Where’s the revenue come from?
Oregon collects personal income taxes, corporate income taxes and a few others, like cigarette taxes. With property tax rates capped by law, the state depends on income and corporate taxes for most of its revenue.
• More residents, rising revenue: As would be expected, income tax collection has increased with Oregon’s rising population, though revenue as a whole is not growing at the same pace, which makes for a tighter budget.
In the words of Oregon’s governors:
For this story, The Bulletin interviewed three former governors and the man currently in office. Here’s what they had to say, and what they’re doing now:
Vic Atiyeh — Republican
In office: 1979-87
Age: 90
Where is he now?
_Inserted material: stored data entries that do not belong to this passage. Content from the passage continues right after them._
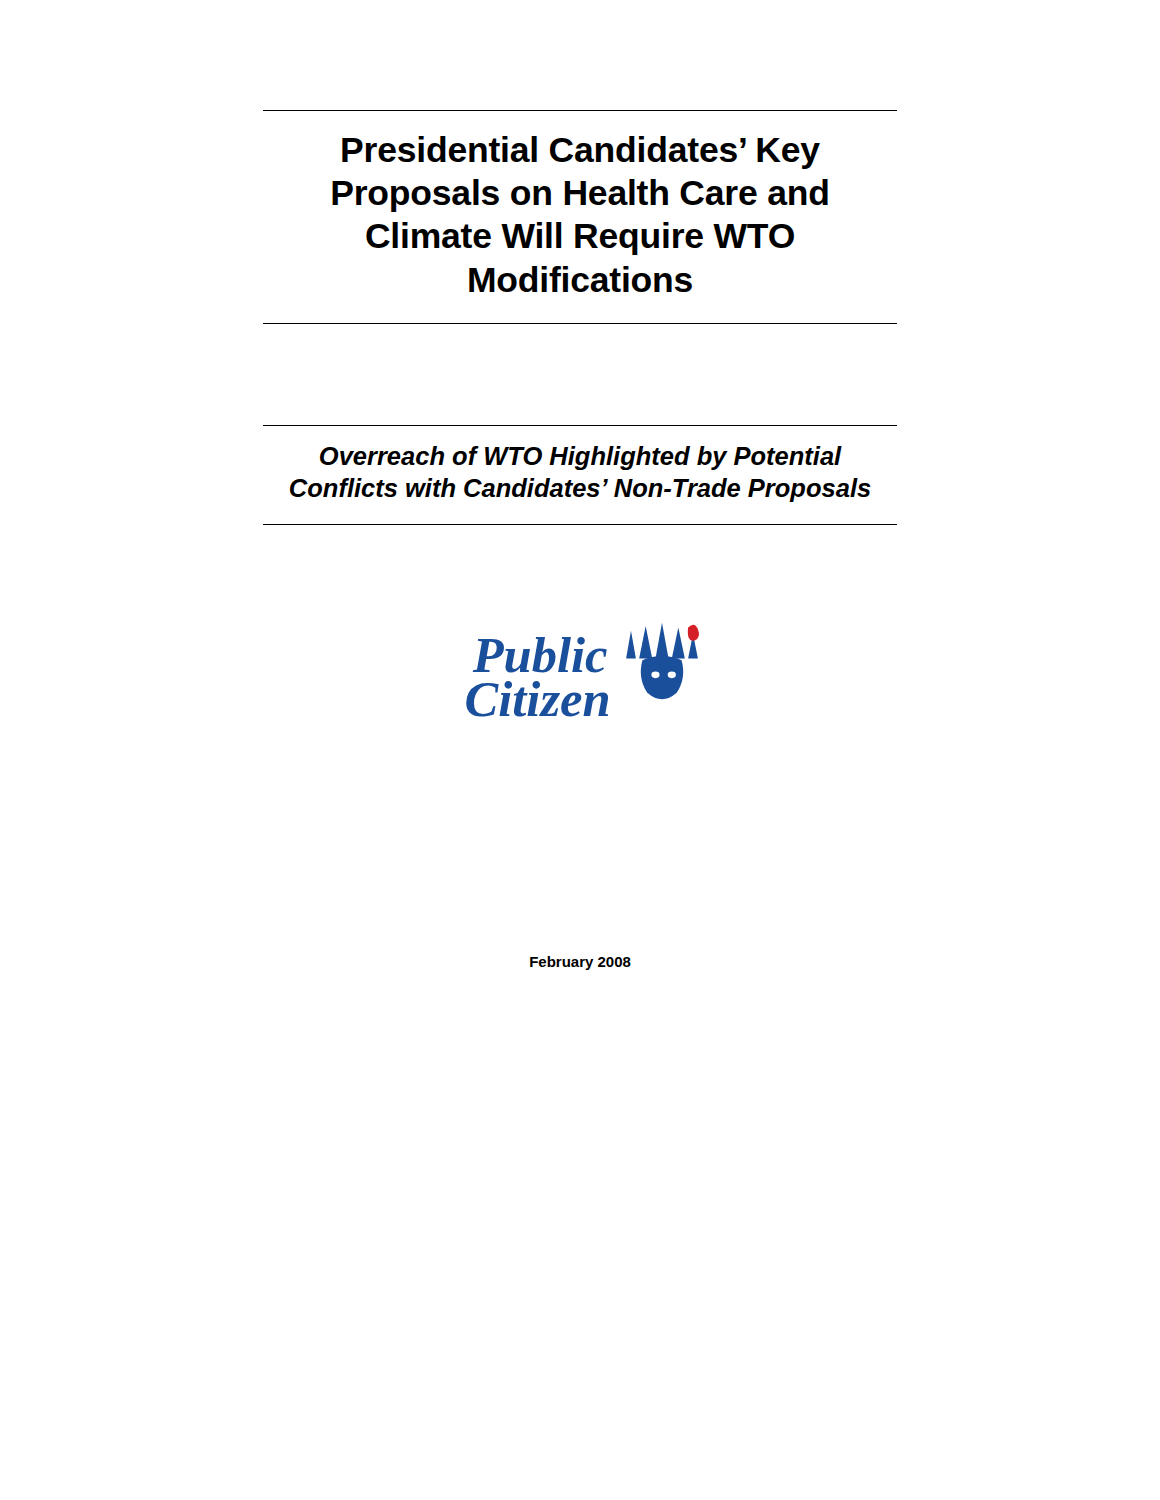Presidential Candidates’ Key Proposals on Health Care and Climate Will Require WTO Modifications
Overreach of WTO Highlighted by Potential Conflicts with Candidates’ Non-Trade Proposals
Public Citizen
February 2008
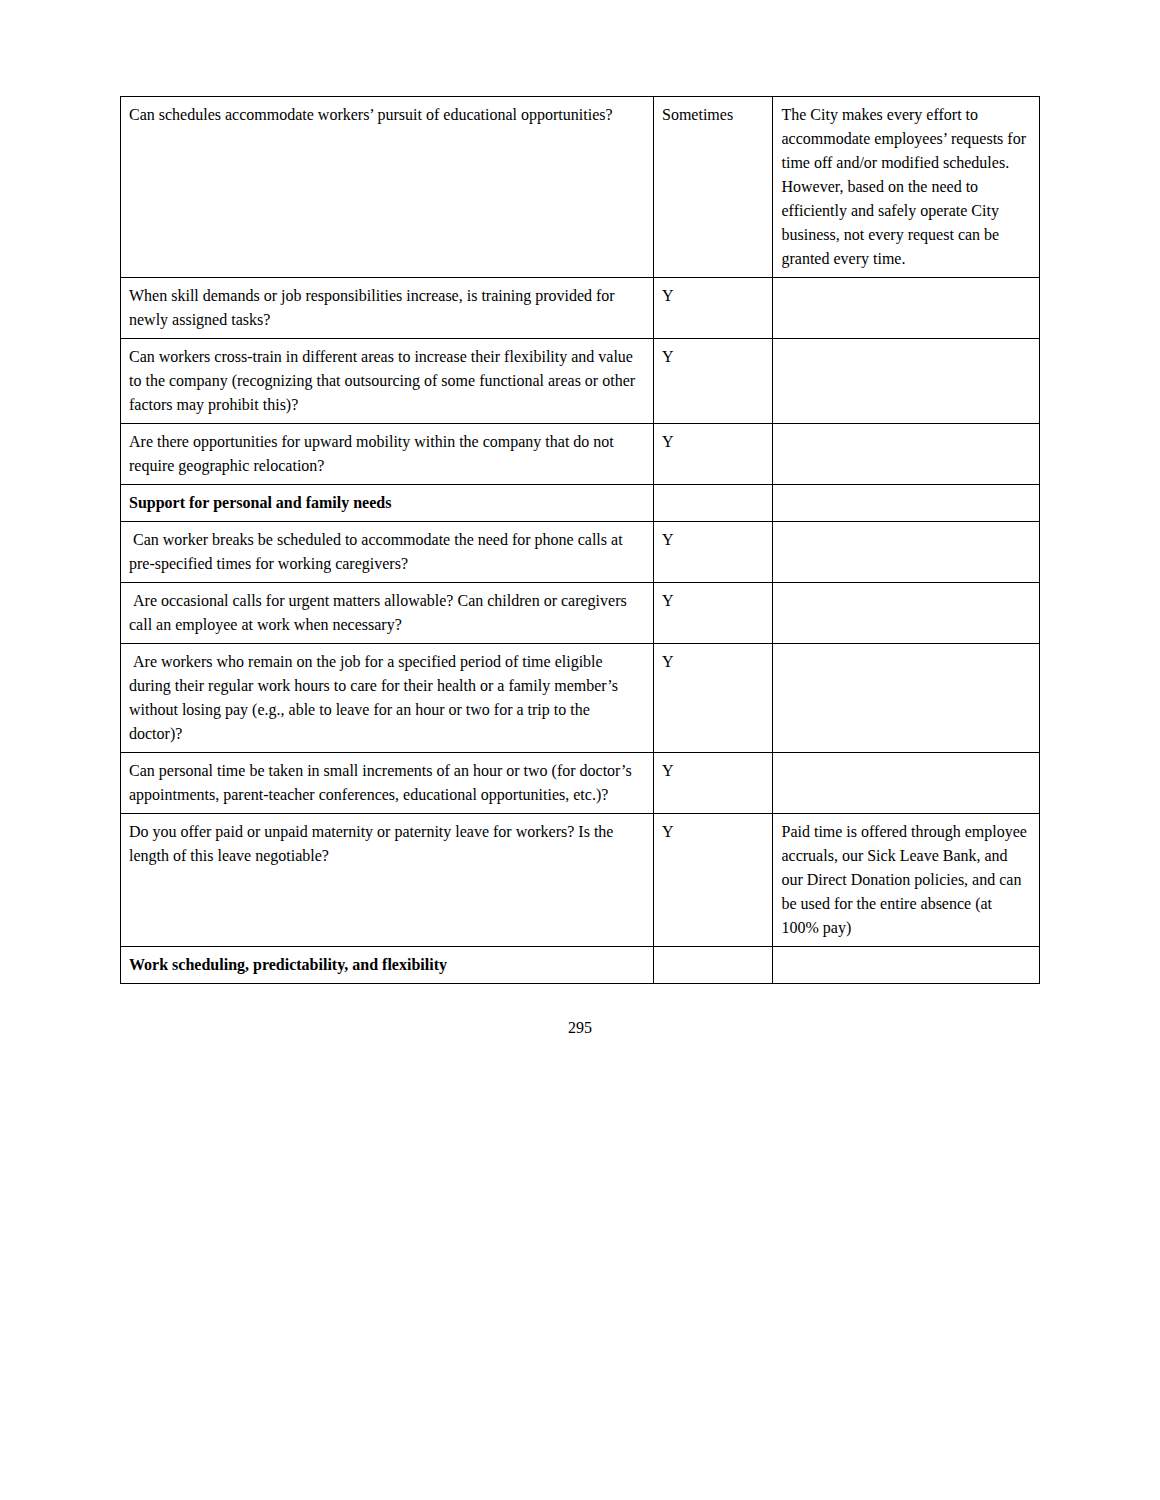| Can schedules accommodate workers’ pursuit of educational opportunities? | Sometimes | The City makes every effort to accommodate employees’ requests for time off and/or modified schedules. However, based on the need to efficiently and safely operate City business, not every request can be granted every time. |
| When skill demands or job responsibilities increase, is training provided for newly assigned tasks? | Y | |
| Can workers cross-train in different areas to increase their flexibility and value to the company (recognizing that outsourcing of some functional areas or other factors may prohibit this)? | Y | |
| Are there opportunities for upward mobility within the company that do not require geographic relocation? | Y | |
| Support for personal and family needs | | |
| Can worker breaks be scheduled to accommodate the need for phone calls at pre-specified times for working caregivers? | Y | |
| Are occasional calls for urgent matters allowable? Can children or caregivers call an employee at work when necessary? | Y | |
| Are workers who remain on the job for a specified period of time eligible during their regular work hours to care for their health or a family member’s without losing pay (e.g., able to leave for an hour or two for a trip to the doctor)? | Y | |
| Can personal time be taken in small increments of an hour or two (for doctor’s appointments, parent-teacher conferences, educational opportunities, etc.)? | Y | |
| Do you offer paid or unpaid maternity or paternity leave for workers? Is the length of this leave negotiable? | Y | Paid time is offered through employee accruals, our Sick Leave Bank, and our Direct Donation policies, and can be used for the entire absence (at 100% pay) |
| Work scheduling, predictability, and flexibility | | |
295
After years in the same downtown Portland office, Atiyeh recently gave up the space and has donated his papers and other mementos from his years in public service to Pacific University, according to The Oregonian.
What he says: “Today we’re short and unemployment is staggering. Can we raise income taxes? Hell no. Can we pass a sales tax? Double hell no. Can we go back and raise property taxes? No. It’s all politics. So what do we do? What you do is cut. We can’t afford to do (all the things) we’re doing.”
Neil Goldschmidt — Democrat
In office: 1987-91
Age: 73
Where is he now? After The Willamette Week in 2004 revealed that Goldschmidt sexually abused a teenage girl during his time as mayor of Portland, Goldschmidt resigned from the Oregon State Board of Higher Education and other positions, and has kept a low profile ever since. In December 2012 Goldschmidt suffered a minor stroke, according to The Oregonian.
What he says: “What I’d like to do is change the thought process into this: Our job when we get together is to give Oregonians some choices. They can vote yes or no, but you give them choices and if they say yes they will get exactly what they voted for. It will not be a billion more for K-12, not a new blank check for prisons or universities. It will be some very specific stuff and ultimately from that, I think the scale of what we can do with the voters will go up.”
Barbara Roberts — Democrat
In office: 1991-95
Age: 76
Where is she now? Retired from a position at the Portland State University’s Hatfield School of Government’s Executive Leadership Institute, Roberts wrote an autobiography that was published in 2011. She has been involved in numerous boards and serves as a public speaker, according to PSU.
What she says: “What I clearly learned … was it’s not the name of a tax that makes it good or bad; it’s the design that makes it good or bad in terms of fairness. I learned that we could have a good or bad property tax or income tax or sales tax. So I began to understand a sales tax wasn’t inherently evil; it was a tool just like any other tax to fund services.”
John Kitzhaber — Democrat
In office: 1995-2003; now serving his third term, since 2011
Age: 66
What he says: “It’s going to take time, it’s going to take a strategic approach, and it’s going to take discipline. It is easy to aggregate the billions of tax dollars now going out in credits, incentives and deductions. It is more difficult to find opportunities for significant revenue.”
Former Gov. Ted Kulongoski, a Democrat who served 2003-11, declined to comment for this story. In an email, he wrote that the current governor “has made policy choices with information that I don’t have” and as a result believed his responses to questions “would not be very helpful to or appropriate for Governor Kitzhaber.”